Numerical Investigation of Engine Performance and Emission Characteristics of an Ammonia/Hydrogen/n-Heptane Engine Under RCCI Operating Conditions

• Published in: Flow, turbulence and combustion Vol. 112; no. 3; pp. 957 - 974
• Main Authors: Xu, Leilei, Bai, Xue-Song
• Format: Journal Article
• Language: English
• Published: Dordrecht Springer Netherlands 01.03.2024; Springer Nature B.V
• Subjects: Ammonia; Automotive Engineering; Carbon neutrality; Combustion efficiency; Delay time; Diesel engines; Emission analysis; Energiteknik; Energy Engineering; Engineering; Engineering and Technology; Engineering Fluid Dynamics; Engineering Thermodynamics; Flame propagation; Fluid- and Aerodynamics; Heat and Mass Transfer; Heavy-duty engine; Heptanes; Hydrogen; Ignition; Isooctane; Maskinteknik; Mechanical Engineering; Mixtures; Nitrogen Oxides; Numerical models; Octane; Reactivity controlled compression ignition (RCCI); Teknik; Ammonia; Heavy-duty engine; Reactivity controlled compression ignition (RCCI); Carbon neutrality; Nitrogen Oxides
• ISSN: 1386-6184; 1573-1987; 1573-1987
• DOI: 10.1007/s10494-023-00453-y

This paper examines the potential of using ammonia (NH 3 ) as a primary fuel in heavy-duty engines for decarbonization, with some challenges yet to be addressed.
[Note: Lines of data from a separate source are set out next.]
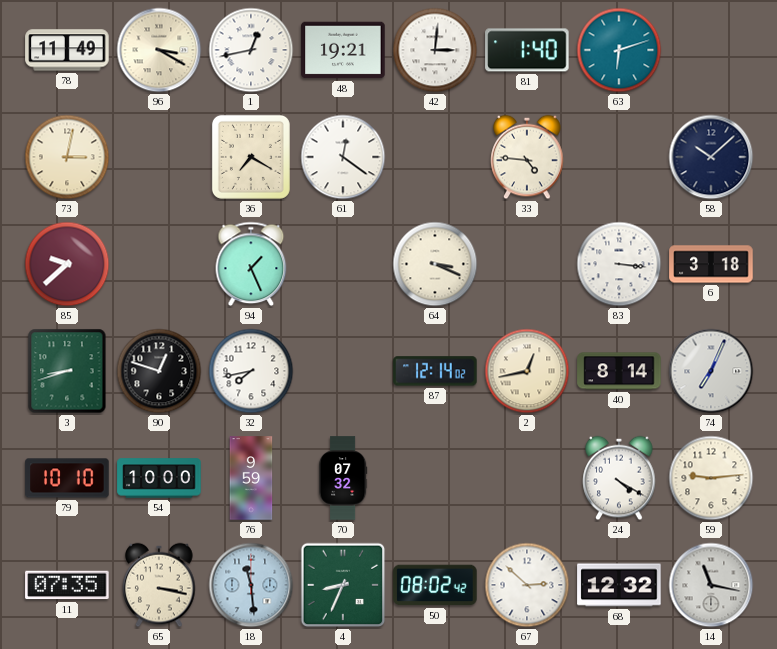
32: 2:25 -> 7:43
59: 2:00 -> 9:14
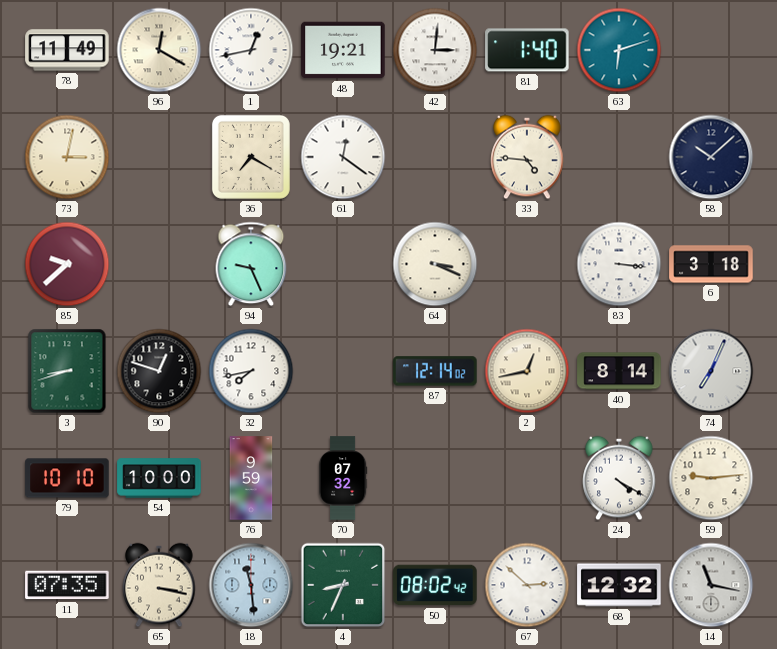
96: 3:20 -> 12:20
94: 1:26 -> 9:26
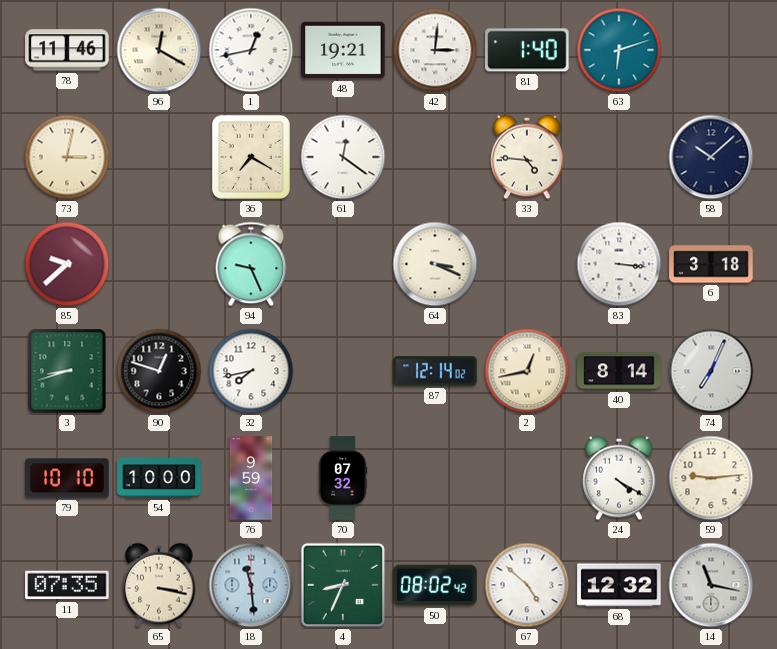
78: 11:49 -> 11:46
67: 2:52 -> 4:52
It presents a numerical study of a Reactivity Controlled Compression Ignition engine, where pilot diesel is used to ignite the premixed ammonia/air mixture. The numerical model and combustion mechanism are validated against engine experimental results using methanol and iso-octane fuels and ignition delay times of ammonia/n-heptane mixtures measured in a rapid compression machine. The findings show that the engine can effectively operate with up to 50% of the total energy supplied by premixed ammonia, albeit with slightly elevated NO emissions compared to a diesel-fueled engine. Increasing ammonia further leads to lower combustion efficiency. Hydrogen can be utilized in the ammonia engine to enhance ammonia combustion; however, NO emissions increase further. Ammonia leakage primarily originates from regions near the cold wall, the center of the cylinder, and the crevice. N 2 O mainly forms at the ammonia flame front. Emission of N 2 O is therefore mainly due to flame front quenching near the wall.